Pakistani netizens on Friday said Shehbaz Sharif-led government shouldn't be celebrating for securing a badly-needed $3 billion short-term financial package from the International Monetary Fund (IMF) on Friday.
The new nine-month standby arrangement came hours before a current IMF agreement expires, offering relief to Pakistan, which is battling an acute balance of payments crisis.
Prime Minister Shehbaz Sharif said it would put Pakistan "on the path of sustainable economic growth".
"Under the new programme, the priority areas will be hike in electricity prices by Rs 8.25 per unit. And the coming inflationary storm has been called success by our government," said a Twitter user.
Many called Shehbaz Sharif a 'bhikhari' (beggar) for securing the deal, which might not be enough to tackle its many economic troubles.
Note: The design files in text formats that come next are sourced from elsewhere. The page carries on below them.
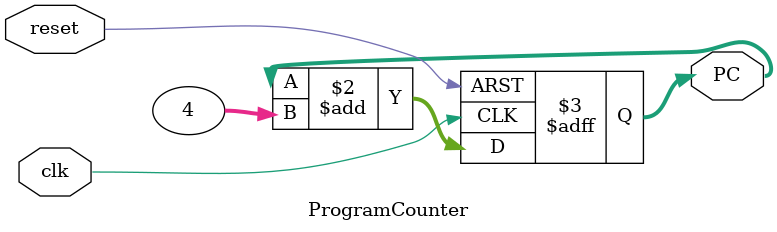
<source format=v>
`timescale 1ns / 1ps
module ProgramCounter( clk, reset, PC);
parameter INST_WIDTH = 32;
    input clk;
	 input reset;
	 output reg[INST_WIDTH - 1:0] PC;
always@ (posedge clk or posedge reset)
begin
	if(reset)
		PC = 0;
	else
		PC = PC + 32'd4;
end
endmodule

</source>
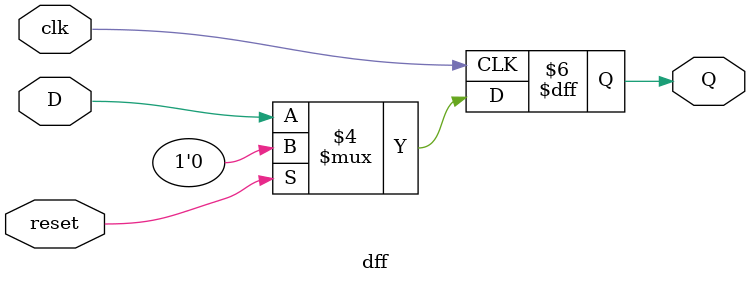
<source format=v>
module dff(reset, clk,D,Q);
input reset, clk, D;
output reg Q;
always @(posedge clk) begin
  if (reset == 1'b1) begin
      Q <= 1'b0;
  end
  else begin
    Q <= D;
  end
end
endmodule
</source>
The $3 billion IMF funding is higher than expected as it looks set to replace the remaining $2.5 billion from a $6.5 billion longer-term Extended Fund Facility agreed in 2019.
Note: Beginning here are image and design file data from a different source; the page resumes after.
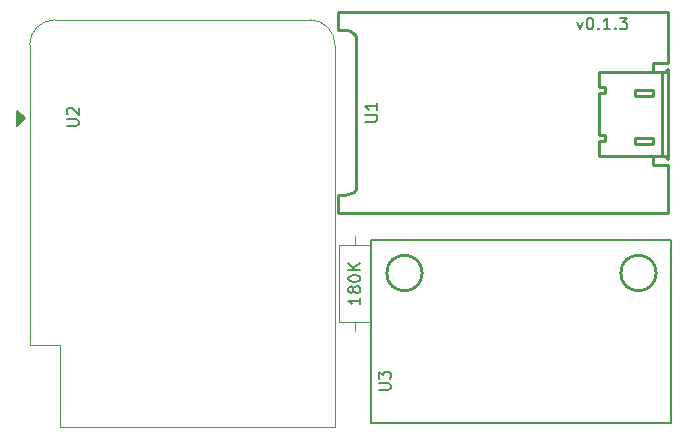
<source format=gbr>
%TF.GenerationSoftware,KiCad,Pcbnew,(6.0.2)*%
%TF.CreationDate,2022-04-13T16:43:27-04:00*%
%TF.ProjectId,breakout_slime,62726561-6b6f-4757-945f-736c696d652e,v0.1.3*%
%TF.SameCoordinates,Original*%
%TF.FileFunction,Legend,Top*%
%TF.FilePolarity,Positive*%
%FSLAX46Y46*%
G04 Gerber Fmt 4.6, Leading zero omitted, Abs format (unit mm)*
G04 Created by KiCad (PCBNEW (6.0.2)) date 2022-04-13 16:43:27*
%MOMM*%
%LPD*%
G01*
G04 APERTURE LIST*
%ADD10C,0.150000*%
%ADD11C,0.120000*%
%ADD12C,0.203000*%
%ADD13C,0.254000*%
G04 APERTURE END LIST*
D10*
X95490357Y-30011714D02*
X95728452Y-30678380D01*
X95966547Y-30011714D01*
X96537976Y-29678380D02*
X96633214Y-29678380D01*
X96728452Y-29726000D01*
X96776071Y-29773619D01*
X96823690Y-29868857D01*
X96871309Y-30059333D01*
X96871309Y-30297428D01*
X96823690Y-30487904D01*
X96776071Y-30583142D01*
X96728452Y-30630761D01*
X96633214Y-30678380D01*
X96537976Y-30678380D01*
X96442738Y-30630761D01*
X96395119Y-30583142D01*
X96347500Y-30487904D01*
X96299880Y-30297428D01*
X96299880Y-30059333D01*
X96347500Y-29868857D01*
X96395119Y-29773619D01*
X96442738Y-29726000D01*
X96537976Y-29678380D01*
X97299880Y-30583142D02*
X97347500Y-30630761D01*
X97299880Y-30678380D01*
X97252261Y-30630761D01*
X97299880Y-30583142D01*
X97299880Y-30678380D01*
X98299880Y-30678380D02*
X97728452Y-30678380D01*
X98014166Y-30678380D02*
X98014166Y-29678380D01*
X97918928Y-29821238D01*
X97823690Y-29916476D01*
X97728452Y-29964095D01*
X98728452Y-30583142D02*
X98776071Y-30630761D01*
X98728452Y-30678380D01*
X98680833Y-30630761D01*
X98728452Y-30583142D01*
X98728452Y-30678380D01*
X99109404Y-29678380D02*
X99728452Y-29678380D01*
X99395119Y-30059333D01*
X99537976Y-30059333D01*
X99633214Y-30106952D01*
X99680833Y-30154571D01*
X99728452Y-30249809D01*
X99728452Y-30487904D01*
X99680833Y-30583142D01*
X99633214Y-30630761D01*
X99537976Y-30678380D01*
X99252261Y-30678380D01*
X99157023Y-30630761D01*
X99109404Y-30583142D01*
%TO.C,R1*%
X77126014Y-53380481D02*
X77126014Y-53951910D01*
X77126014Y-53666195D02*
X76126014Y-53666195D01*
X76268872Y-53761434D01*
X76364110Y-53856672D01*
X76411729Y-53951910D01*
X76554586Y-52809053D02*
X76506967Y-52904291D01*
X76459348Y-52951910D01*
X76364110Y-52999529D01*
X76316491Y-52999529D01*
X76221253Y-52951910D01*
X76173634Y-52904291D01*
X76126014Y-52809053D01*
X76126014Y-52618576D01*
X76173634Y-52523338D01*
X76221253Y-52475719D01*
X76316491Y-52428100D01*
X76364110Y-52428100D01*
X76459348Y-52475719D01*
X76506967Y-52523338D01*
X76554586Y-52618576D01*
X76554586Y-52809053D01*
X76602205Y-52904291D01*
X76649824Y-52951910D01*
X76745062Y-52999529D01*
X76935538Y-52999529D01*
X77030776Y-52951910D01*
X77078395Y-52904291D01*
X77126014Y-52809053D01*
X77126014Y-52618576D01*
X77078395Y-52523338D01*
X77030776Y-52475719D01*
X76935538Y-52428100D01*
X76745062Y-52428100D01*
X76649824Y-52475719D01*
X76602205Y-52523338D01*
X76554586Y-52618576D01*
X76126014Y-51809053D02*
X76126014Y-51713815D01*
X76173634Y-51618576D01*
X76221253Y-51570957D01*
X76316491Y-51523338D01*
X76506967Y-51475719D01*
X76745062Y-51475719D01*
X76935538Y-51523338D01*
X77030776Y-51570957D01*
X77078395Y-51618576D01*
X77126014Y-51713815D01*
X77126014Y-51809053D01*
X77078395Y-51904291D01*
X77030776Y-51951910D01*
X76935538Y-51999529D01*
X76745062Y-52047148D01*
X76506967Y-52047148D01*
X76316491Y-51999529D01*
X76221253Y-51951910D01*
X76173634Y-51904291D01*
X76126014Y-51809053D01*
X77126014Y-51047148D02*
X76126014Y-51047148D01*
X77126014Y-50475719D02*
X76554586Y-50904291D01*
X76126014Y-50475719D02*
X76697443Y-51047148D01*
%TO.C,U3*%
X78700380Y-61213904D02*
X79509904Y-61213904D01*
X79605142Y-61166285D01*
X79652761Y-61118666D01*
X79700380Y-61023428D01*
X79700380Y-60832952D01*
X79652761Y-60737714D01*
X79605142Y-60690095D01*
X79509904Y-60642476D01*
X78700380Y-60642476D01*
X78700380Y-60261523D02*
X78700380Y-59642476D01*
X79081333Y-59975809D01*
X79081333Y-59832952D01*
X79128952Y-59737714D01*
X79176571Y-59690095D01*
X79271809Y-59642476D01*
X79509904Y-59642476D01*
X79605142Y-59690095D01*
X79652761Y-59737714D01*
X79700380Y-59832952D01*
X79700380Y-60118666D01*
X79652761Y-60213904D01*
X79605142Y-60261523D01*
%TO.C,U2*%
X52284380Y-38861904D02*
X53093904Y-38861904D01*
X53189142Y-38814285D01*
X53236761Y-38766666D01*
X53284380Y-38671428D01*
X53284380Y-38480952D01*
X53236761Y-38385714D01*
X53189142Y-38338095D01*
X53093904Y-38290476D01*
X52284380Y-38290476D01*
X52379619Y-37861904D02*
X52332000Y-37814285D01*
X52284380Y-37719047D01*
X52284380Y-37480952D01*
X52332000Y-37385714D01*
X52379619Y-37338095D01*
X52474857Y-37290476D01*
X52570095Y-37290476D01*
X52712952Y-37338095D01*
X53284380Y-37909523D01*
X53284380Y-37290476D01*
%TO.C,U1*%
X77557380Y-38480904D02*
X78366904Y-38480904D01*
X78462142Y-38433285D01*
X78509761Y-38385666D01*
X78557380Y-38290428D01*
X78557380Y-38099952D01*
X78509761Y-38004714D01*
X78462142Y-37957095D01*
X78366904Y-37909476D01*
X77557380Y-37909476D01*
X78557380Y-36909476D02*
X78557380Y-37480904D01*
X78557380Y-37195190D02*
X77557380Y-37195190D01*
X77700238Y-37290428D01*
X77795476Y-37385666D01*
X77843095Y-37480904D01*
D11*
%TO.C,R1*%
X76673634Y-56253815D02*
X76673634Y-55483815D01*
X75303634Y-48943815D02*
X75303634Y-55483815D01*
X75303634Y-55483815D02*
X78043634Y-55483815D01*
X78043634Y-55483815D02*
X78043634Y-48943815D01*
X76673634Y-48173815D02*
X76673634Y-48943815D01*
X78043634Y-48943815D02*
X75303634Y-48943815D01*
D12*
%TO.C,U3*%
X78076037Y-48509969D02*
X103476037Y-48509969D01*
X78076037Y-64003969D02*
X78076037Y-61463969D01*
X78076037Y-61463969D02*
X78076037Y-48509969D01*
X103476037Y-48509969D02*
X103476037Y-64003969D01*
X103476037Y-64003969D02*
X78076037Y-64003969D01*
D13*
X102182037Y-51303969D02*
G75*
G03*
X102182037Y-51303969I-1500000J0D01*
G01*
X82370037Y-51303969D02*
G75*
G03*
X82370037Y-51303969I-1500000J0D01*
G01*
D11*
%TO.C,U2*%
X51671522Y-57428509D02*
X51671522Y-64328509D01*
X49131522Y-57428509D02*
X51671522Y-57428509D01*
X49131522Y-57428509D02*
X49131522Y-31998509D01*
X74991522Y-64328509D02*
X74991522Y-31998509D01*
X51671522Y-64328509D02*
X74991522Y-64328509D01*
X72871522Y-29868509D02*
X51261522Y-29868509D01*
X51261522Y-29868509D02*
G75*
G03*
X49131522Y-31998509I2J-2130002D01*
G01*
X74991522Y-31998509D02*
G75*
G03*
X72861522Y-29868509I-2130002J-2D01*
G01*
D10*
X48091522Y-37573509D02*
X48091522Y-38843509D01*
X48091522Y-38843509D02*
X48726522Y-38208509D01*
X48726522Y-38208509D02*
X48091522Y-37573509D01*
G36*
X48726522Y-38208509D02*
G01*
X48091522Y-38843509D01*
X48091522Y-37573509D01*
X48726522Y-38208509D01*
G37*
X48726522Y-38208509D02*
X48091522Y-38843509D01*
X48091522Y-37573509D01*
X48726522Y-38208509D01*
D13*
%TO.C,U1*%
X101895015Y-42130579D02*
X101895015Y-41368579D01*
X101895015Y-36288579D02*
X101895015Y-35780579D01*
X102911015Y-41368579D02*
X97323015Y-41368579D01*
X101133015Y-36288579D02*
X101895015Y-36288579D01*
X97831015Y-36034579D02*
X97831015Y-35526579D01*
X101133015Y-40352579D02*
X100371015Y-40352579D01*
X101895015Y-35780579D02*
X100371015Y-35780579D01*
X100371015Y-39844579D02*
X101133015Y-39844579D01*
X76749015Y-31208579D02*
X76749015Y-37304579D01*
X101133015Y-39844579D02*
X101895015Y-39844579D01*
X76495015Y-30954579D02*
X76749015Y-31208579D01*
X75860015Y-44670579D02*
X75225015Y-44670579D01*
X103165015Y-42130579D02*
X101895015Y-42130579D01*
X75225015Y-46194579D02*
X103165015Y-46194579D01*
X97323015Y-41368579D02*
X97323015Y-40098579D01*
X97323015Y-34256579D02*
X102911015Y-34256579D01*
X103165015Y-46194579D02*
X103165015Y-42130579D01*
X100371015Y-36288579D02*
X101133015Y-36288579D01*
X101895015Y-34256579D02*
X101895015Y-33494579D01*
X97831015Y-39590579D02*
X97323015Y-39590579D01*
X97831015Y-40098579D02*
X97831015Y-39590579D01*
X97323015Y-35526579D02*
X97323015Y-34256579D01*
X102911015Y-34256579D02*
X103165015Y-34002579D01*
X76622015Y-44416579D02*
X76368015Y-44543579D01*
X76749015Y-44162579D02*
X76622015Y-44416579D01*
X97323015Y-40098579D02*
X97831015Y-40098579D01*
X75225015Y-44670579D02*
X75225015Y-46194579D01*
X101895015Y-33494579D02*
X103165015Y-33494579D01*
X76749015Y-37304579D02*
X76749015Y-43654579D01*
X101895015Y-40352579D02*
X101133015Y-40352579D01*
X75225015Y-29176579D02*
X75225015Y-30700579D01*
X103165015Y-34002579D02*
X103165015Y-41622579D01*
X75225015Y-30700579D02*
X75987015Y-30700579D01*
X103165015Y-33494579D02*
X103165015Y-29176579D01*
X101895015Y-39844579D02*
X101895015Y-40352579D01*
X76749015Y-43654579D02*
X76749015Y-44162579D01*
X76241015Y-30827579D02*
X76495015Y-30954579D01*
X103165015Y-41622579D02*
X102911015Y-41368579D01*
X97323015Y-36034579D02*
X97831015Y-36034579D01*
X97323015Y-39590579D02*
X97323015Y-36034579D01*
X75987015Y-30700579D02*
X76241015Y-30827579D01*
X100371015Y-40352579D02*
X100371015Y-39844579D01*
X102657015Y-41368579D02*
X102657015Y-34256579D01*
X103165015Y-29176579D02*
X75225015Y-29176579D01*
X76368015Y-44543579D02*
X75860015Y-44670579D01*
X97831015Y-35526579D02*
X97323015Y-35526579D01*
X100371015Y-35780579D02*
X100371015Y-36288579D01*
%TD*%
M02*

</source>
The deal will also unlock other bilateral and multilateral financing. Long-time allies Saudi Arabia, the UAE and China have already pledged or rolled over billions of loans.
"This will support near-term policy efforts and replenish gross reserves," the IMF said.
"You were given a nation with $16B in reserves and, like Houdini high on crack, you made all that disappear in less than 6 months. You should brag about that," quipped a Twitter user.
Reforms in the energy sector, which has accumulated nearly Rs 3.6 trillion Pakistani ($12.58 billion) in debt, has been a cornerstone of the IMF talks.
The IMF said it would want steadfast policy implementation by Pakistan to overcome challenges, "particularly in the energy sector", where it expects a rise in electricity prices.
The IMF said the central bank should remain pro-active to reduce inflation and maintain a foreign exchange framework.
The painful adjustments have already fuelled all time high inflation of 38% year-on-year in May.